In practice, the opposite was true.  I enjoyed riding these pedals.  I felt that the weight on my feet was being more evenly distributed, and I did not experience any unpleasant hot spots as I rode out today on a beautiful Portland winter morning.  Did I mention how much these pedals weigh?  Ha.  I was sure that the extra weight would be noticeable.  Instead, I found myself tackling hills I don’t normally undertake, and enjoying every minute.  If you are looking for a nice platform pedal with adjustable cups and cones, and fully customize-able pins on the pedal surface – these Shimano Saints are for you.

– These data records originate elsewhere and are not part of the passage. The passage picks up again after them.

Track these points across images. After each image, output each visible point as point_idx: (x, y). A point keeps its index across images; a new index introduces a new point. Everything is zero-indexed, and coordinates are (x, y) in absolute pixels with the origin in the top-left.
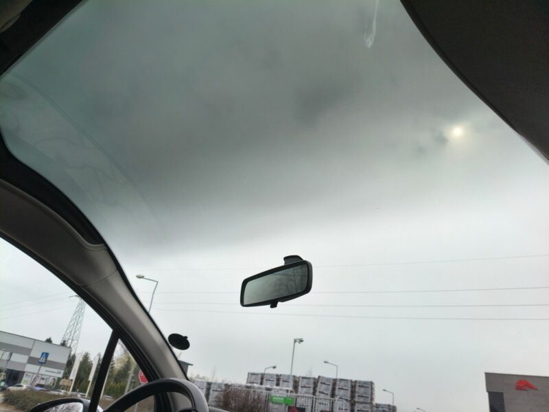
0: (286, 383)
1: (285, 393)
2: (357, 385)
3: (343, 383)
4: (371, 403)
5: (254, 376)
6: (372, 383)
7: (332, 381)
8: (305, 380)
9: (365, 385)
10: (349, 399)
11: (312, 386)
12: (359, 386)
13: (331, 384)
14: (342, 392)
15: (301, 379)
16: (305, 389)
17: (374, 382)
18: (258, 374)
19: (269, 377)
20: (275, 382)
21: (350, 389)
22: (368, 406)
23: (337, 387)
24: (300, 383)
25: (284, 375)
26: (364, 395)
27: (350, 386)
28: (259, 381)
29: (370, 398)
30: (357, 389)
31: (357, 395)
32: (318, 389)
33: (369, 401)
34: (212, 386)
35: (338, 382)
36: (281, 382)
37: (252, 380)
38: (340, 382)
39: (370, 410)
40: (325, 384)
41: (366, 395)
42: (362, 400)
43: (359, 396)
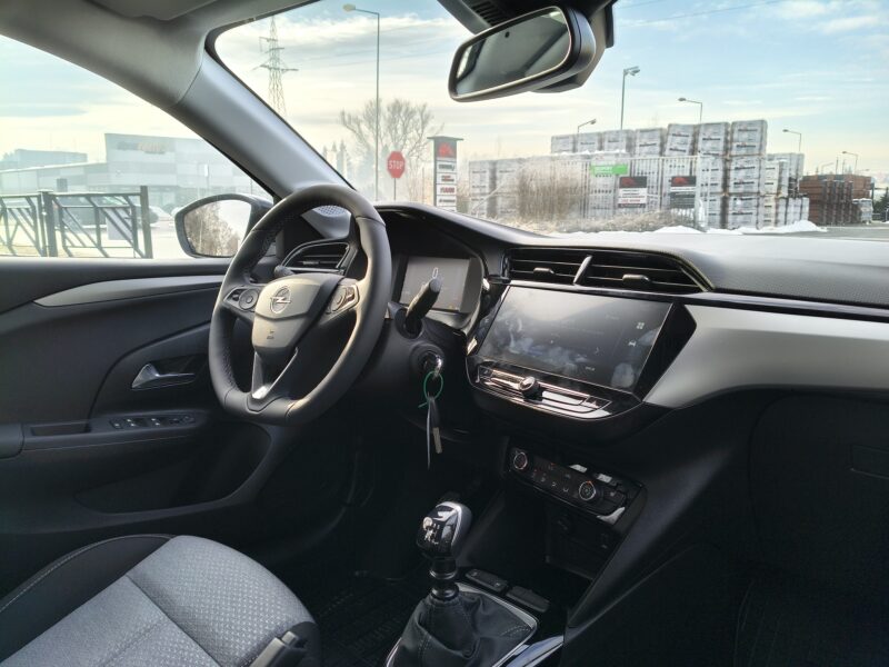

4 thoughts on “Shimano Saint Pedals: a heavenly review

  1. Those are nice. I made sure my platform pedals had steel spindles before I bought them, too. I have a couple questions, though: Did you remove the two outer studs? Also, is that copper (locknut?) stock, or did you include it?

    • Hi Paul, what appears to be a copper locknut is the cylinder that houses the bearings and cups/cones. The axle resides inside this cylinder. There’s a good video at which shows the process of overhauling modern Shimano pedals, which are all very similar. Different for this pedal is that there are no plastic parts, as compared to Shimano road pedals, and that is a plus. I didn’t remove any pins – I believe those holes are for mounting reflectors.

  2. I LOVE platform mtb pedals. They can be extremely pricey depending on the brand, build and materials. Mine appear to be made VP components but with another brand name…but it’s all my local bike shop carries and they are extremely lightweight. I have sets of them on two bicycles, more to come. They come in candy bright colours, have pins and are fabulous, confidence building sturdy pedals. Those bear claws would injure me every ride!

    • Thanks, Heather. I’m glad I have discovered them, and as I mentioned before I think that MTB pedal design is one rare example of the superiority of modern technology over vintage components. The large fully supportive surface, the pins for shoe stability, and the quality materials used in these Shimano Saints make for a better pedal.